Prometheus Operator automatically creates and manages Endpoints objects for collecting kubelet metrics by default:
apiVersion: v1
kind: Endpoints
metadata:
name: kubelet
namespace: kube-system
labels:
app.kubernetes.io/managed-by: prometheus-operator # Managed by Operator
app.kubernetes.io/name: kubelet
k8s-app: kubelet
subsets:
- addresses:
- ip: 10.0.1.1 # node1
- ip: 10.0.1.2 # node2
# ... can store up to 1000 only
ports:
- name: https-metrics
port: 10250
The app.kubernetes.io/managed-by: prometheus-operator label indicates that these Endpoints are automatically managed by Prometheus Operator.
Issues⌗
When Prometheus’s serviceDiscoveryRole is changed to EndpointSlice, kubelet also uses EndpointSlice. However, Kubernetes EndpointSlice mirroring has a 1000 limit:
- EndpointSlice mirroring controller mirrors (by default) a maximum of 1000 endpoints (reference)
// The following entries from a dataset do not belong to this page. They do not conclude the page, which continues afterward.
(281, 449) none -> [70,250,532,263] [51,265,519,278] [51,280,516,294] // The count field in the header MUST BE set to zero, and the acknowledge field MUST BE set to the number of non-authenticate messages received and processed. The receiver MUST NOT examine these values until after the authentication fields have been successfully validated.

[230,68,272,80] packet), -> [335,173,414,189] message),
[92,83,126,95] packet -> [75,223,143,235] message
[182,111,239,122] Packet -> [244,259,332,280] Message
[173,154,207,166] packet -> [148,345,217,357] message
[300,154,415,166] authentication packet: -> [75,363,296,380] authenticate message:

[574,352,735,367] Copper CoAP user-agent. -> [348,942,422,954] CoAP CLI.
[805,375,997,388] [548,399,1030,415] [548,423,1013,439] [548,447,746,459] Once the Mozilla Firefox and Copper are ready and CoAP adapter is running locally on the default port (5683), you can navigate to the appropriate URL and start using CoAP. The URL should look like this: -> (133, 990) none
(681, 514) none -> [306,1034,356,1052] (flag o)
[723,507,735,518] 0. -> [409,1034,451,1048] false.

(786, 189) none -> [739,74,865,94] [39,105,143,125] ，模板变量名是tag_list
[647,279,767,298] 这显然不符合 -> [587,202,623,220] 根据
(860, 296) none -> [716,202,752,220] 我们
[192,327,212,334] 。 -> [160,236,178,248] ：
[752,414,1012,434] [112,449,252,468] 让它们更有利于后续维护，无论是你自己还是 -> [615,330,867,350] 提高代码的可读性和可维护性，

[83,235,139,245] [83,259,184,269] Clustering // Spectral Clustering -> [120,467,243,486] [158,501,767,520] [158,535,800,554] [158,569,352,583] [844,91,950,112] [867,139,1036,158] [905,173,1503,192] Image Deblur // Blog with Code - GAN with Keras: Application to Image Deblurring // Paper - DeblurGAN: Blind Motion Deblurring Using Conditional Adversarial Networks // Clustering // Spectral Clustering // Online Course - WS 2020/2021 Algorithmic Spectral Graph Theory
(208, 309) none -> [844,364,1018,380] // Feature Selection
- With more than 1000 nodes, EndpointSlice cannot scrape all kubelets
Solutions⌗
1. Safe Migration Strategy (Recommended)⌗
This is the safe migration method suggested in Prometheus Operator GitHub issue #7678:
Step 1: Configure to manage both objects
# Prometheus Operator Deployment
apiVersion: apps/v1
kind: Deployment
metadata:
name: prometheus-operator
namespace: monitoring
spec:
template:
spec:
containers:
- name: prometheus-operator
args:
- --kubelet-endpoints=true # Continue managing Endpoints
- --kubelet-endpointslice=true # Also manage EndpointSlice
Step 2: Verify EndpointSlice object creation
# Verify that EndpointSlice was created successfully
kubectl get endpointslices -n kube-system -l kubernetes.io/service-name=kubelet
# Check created EndpointSlice
kubectl get endpointslice kubelet-8jkql -n kube-system -o yaml
The created EndpointSlice includes the following labels:
metadata:
labels:
app.kubernetes.io/managed-by: prometheus-operator
endpointslice.kubernetes.io/managed-by: prometheus-operator # Directly managed by Operator
kubernetes.io/service-name: kubelet
Step 3: Configure Prometheus to use EndpointSlice
apiVersion: monitoring.coreos.com/v1
kind: Prometheus
metadata:
name: kube-prometheus
spec:
serviceDiscoveryRole: EndpointSlice # Use EndpointSlice
Step 4: Disable Endpoints after confirming normal operation
# Disable Endpoints management when everything works normally
args:
- --kubelet-endpoints=false # Stop creating Endpoints
- --kubelet-endpointslice=true # Manage only EndpointSlice
2. Preventing EndpointSlice Mirroring⌗
Endpoints managed by Prometheus Operator have special labels added:
apiVersion: v1
kind: Endpoints
metadata:
labels:
app.kubernetes.io/managed-by: prometheus-operator
endpointslice.kubernetes.io/skip-mirror: "true" # Prevent mirroring
The endpointslice.kubernetes.io/skip-mirror: "true" label prevents Kubernetes’s EndpointSlice mirroring controller from automatically mirroring these Endpoints to EndpointSlice. This is because Prometheus Operator directly manages the EndpointSlice.
3. Before and After Migration Comparison⌗
Before migration (managed by Mirroring Controller):
kind: EndpointSlice
metadata:
labels:
endpointslice.kubernetes.io/managed-by: endpointslicemirroring-controller.k8s.io
After migration (directly managed by Prometheus Operator):
kind: EndpointSlice
metadata:
labels:
app.kubernetes.io/managed-by: prometheus-operator
endpointslice.kubernetes.io/managed-by: prometheus-operator # Directly managed by Operator
Conclusion⌗
When Kubernetes clusters grow beyond 1000 nodes, monitoring systems must be designed to scale accordingly. By utilizing EndpointSlices, stable metric collection is possible without node count limitations. Migration can be easily accomplished through Prometheus Operator’s serviceDiscoveryRole setting, and for kubelet metrics, the transition can be made using both --kubelet-endpoints and --kubelet-endpointslice flags together.